Rho_inf Bathe: Low pass filtering
The rho_inf Bathe method is a composite time integration method, with adjustable numerical dissipation at the high frequency limit.
Effectively this is analog to a low pass filter. The low frequency oscillations are adequately resolved with the selected time step for the problem, but the higher frequencies are not resolved. When a structural dynamic problem is to be solved the time step is selected so that the cut-off frequency is resolved with 20 time steps per period. This means that all frequencies below the cut-off frequency are resolved and of high accuracy, but higher frequencies are not.
One order of magnitude higher than the cut-off frequency the temporal resolution is just 2 time steps per period, obviously insufficient. However, in finite element analyses the number of eigenfrequencies of the mesh is the same as the number of degrees-of-freedom (N). Hence, a typical model contains thousands or millions of eigenfrequencies.
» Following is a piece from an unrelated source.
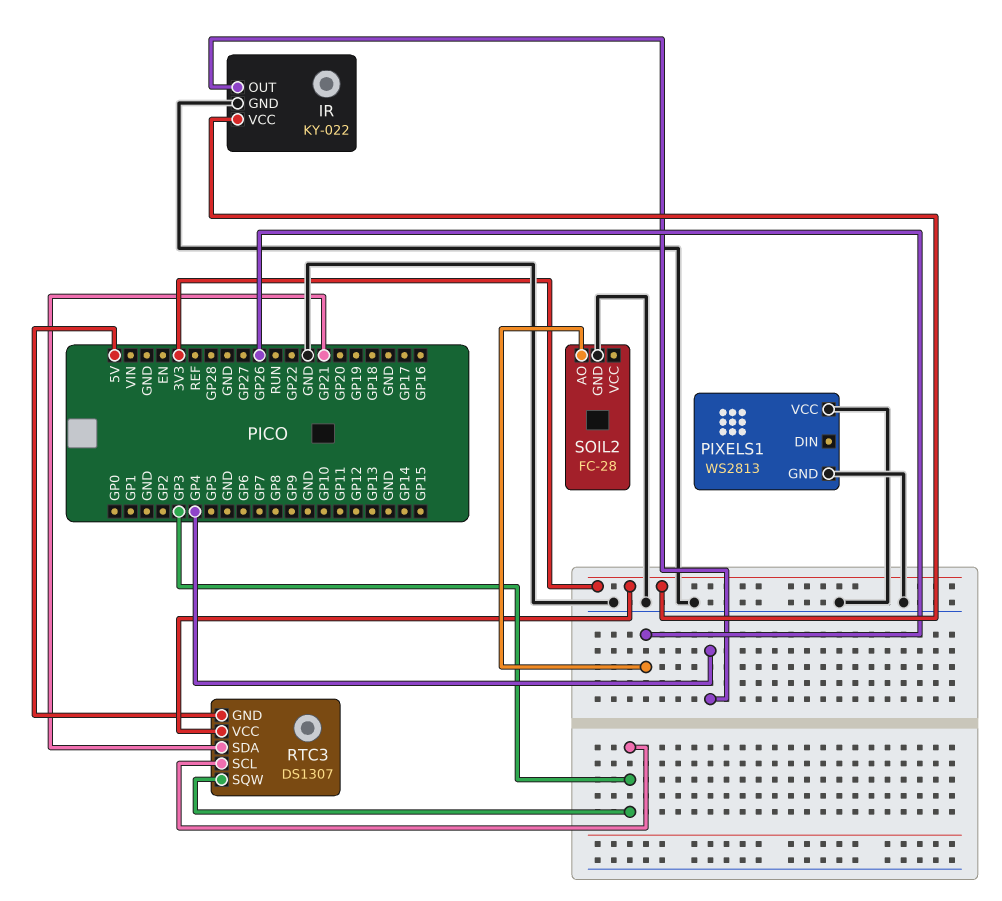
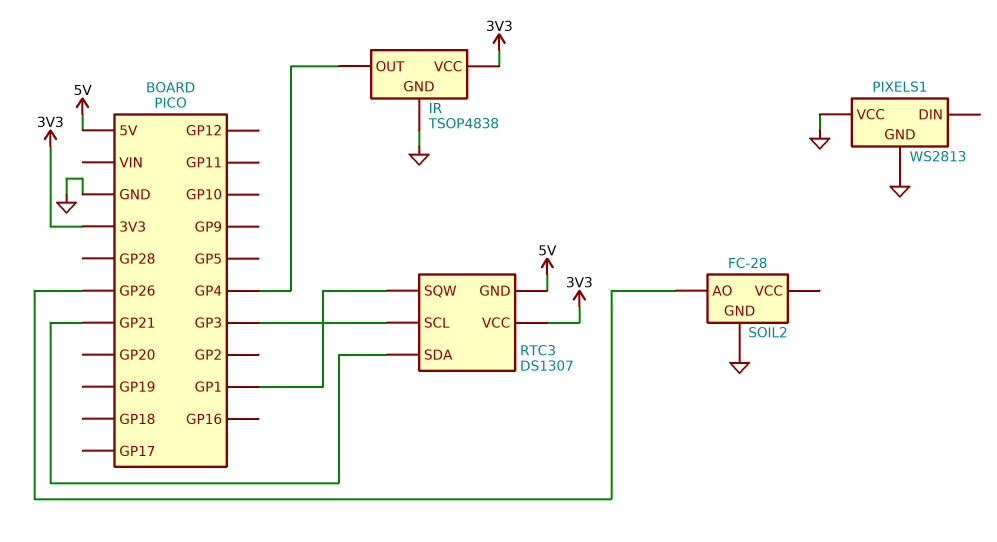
IR: KY-022 -> TSOP4838
RTC3 pin SQW: GP3 -> GP1

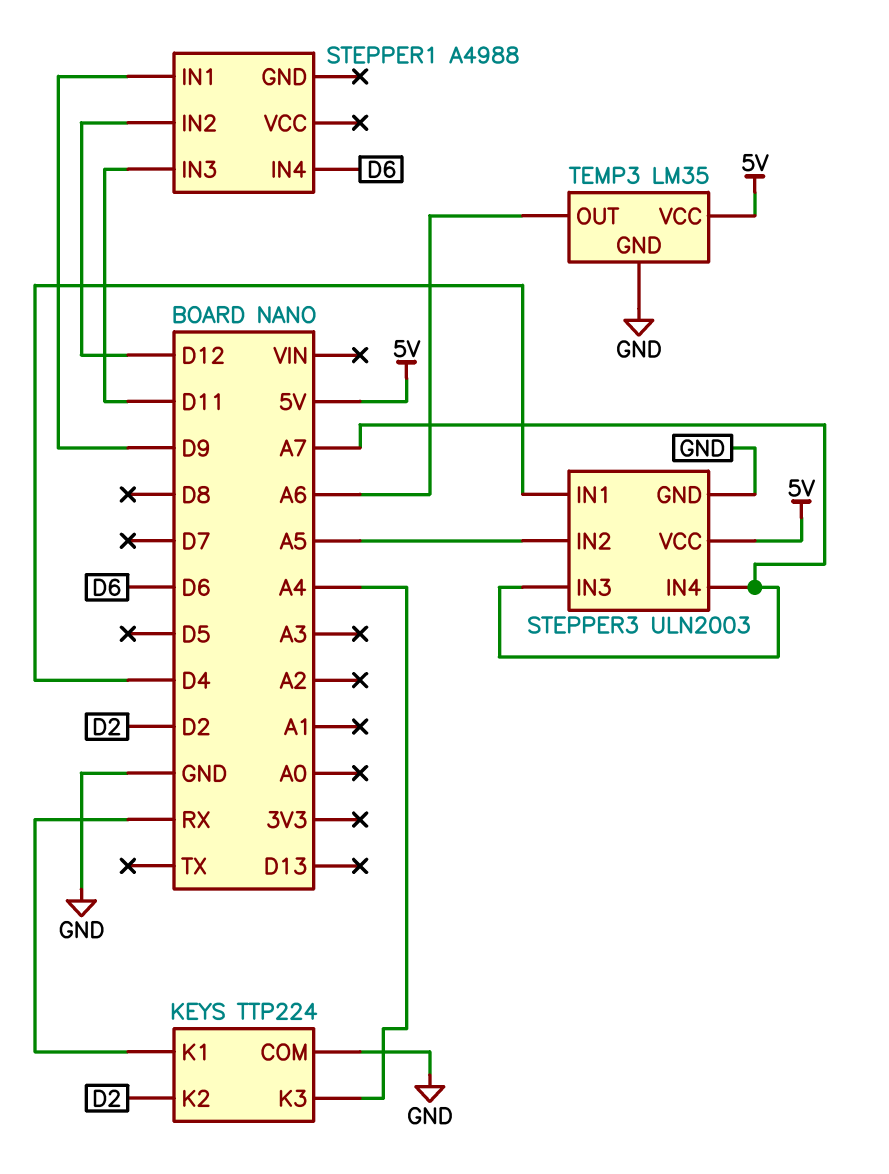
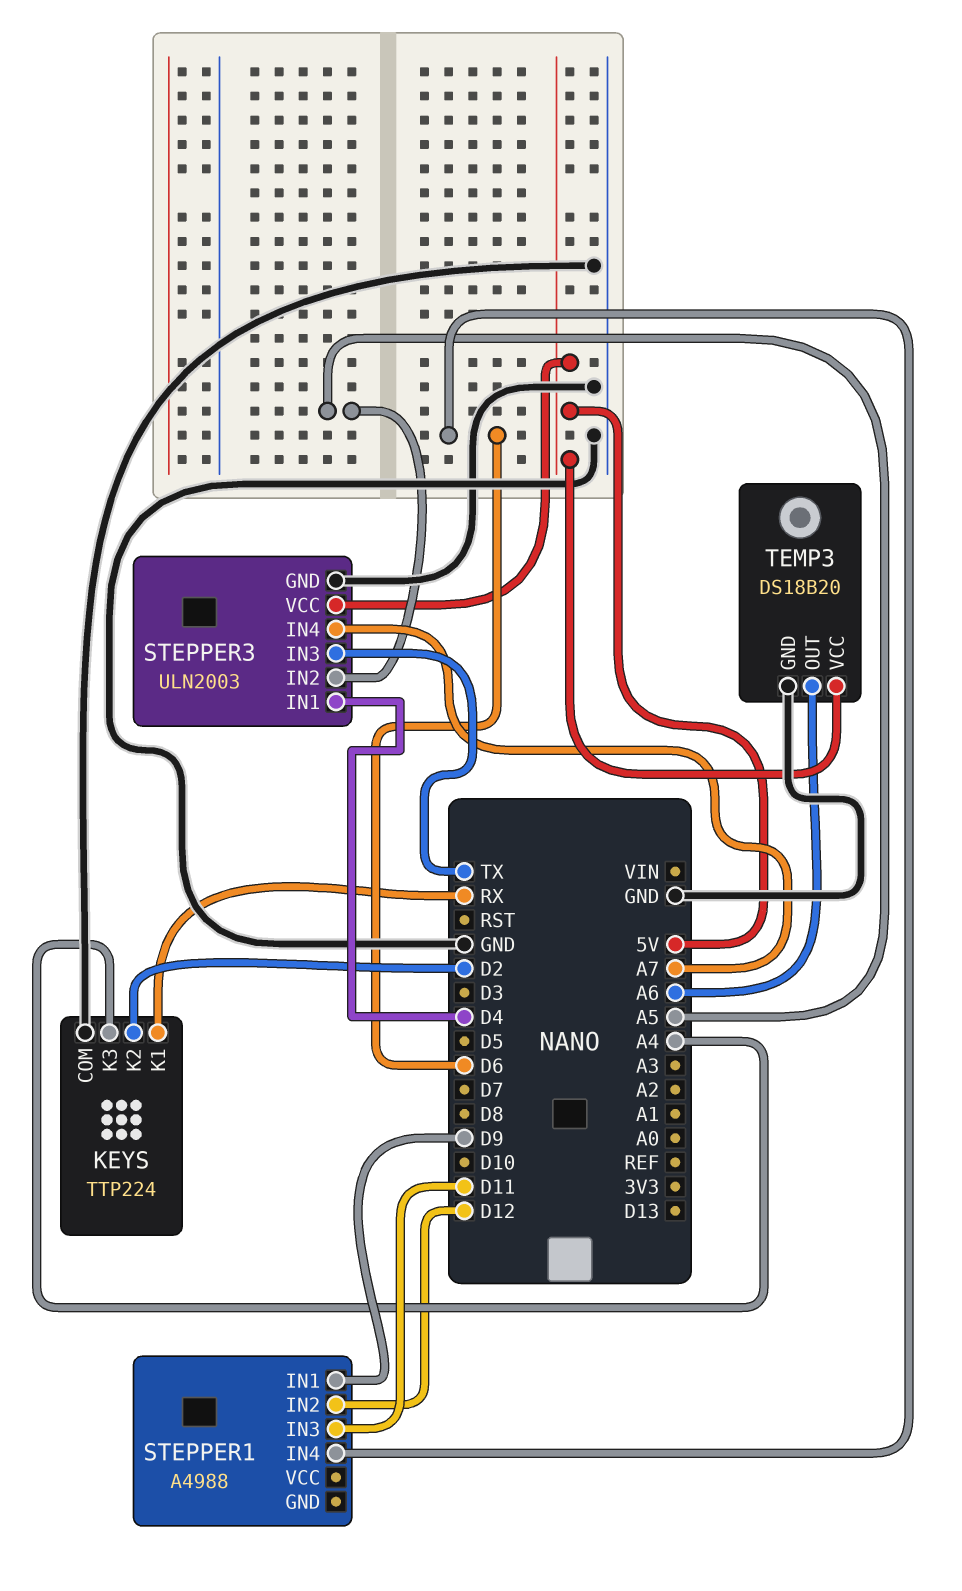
STEPPER3 pin IN3: A7 -> TX
TEMP3: LM35 -> DS18B20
It is therefore common to solve transient structural dynamic problems with a mode superposition, where to eigenmodes are calculated up to a cut-off frequency that is is governed by the frequency content in the loading, this means that only the lowest eigenmodes are involved, where M << N.
When the problem is solved by a direct dynamic method, this reduction to participating oscillations are not done. One may use time integration methods that are unconditionally stable (such as the trapezoidal rule), but that also means that the high frequency oscillations are not accurate. It is therefore advantageous to use numerical dissipation to filter out the high accuracy resolved lower frequency oscillations, as with the mode superposition method. This can be done with the Bathe methods available in ADINA.
The rho_inf method implemented in ADINA 9.6 allows the strength of the numerical dissipation to be adjusted, the standard Bathe method always gives the maximum dissipation. Hence, the selected time step is used to control the cut-off frequency of the solution and the rho_inf parameter is used to control the strength of the dissipation.
In non-linear structural dynamics, the mode superposition method cannot be used and the unconditional stability of methods in linear direct method is violated, so there the time integration must provide accuracy and stability. This will be further investigated in a separate post.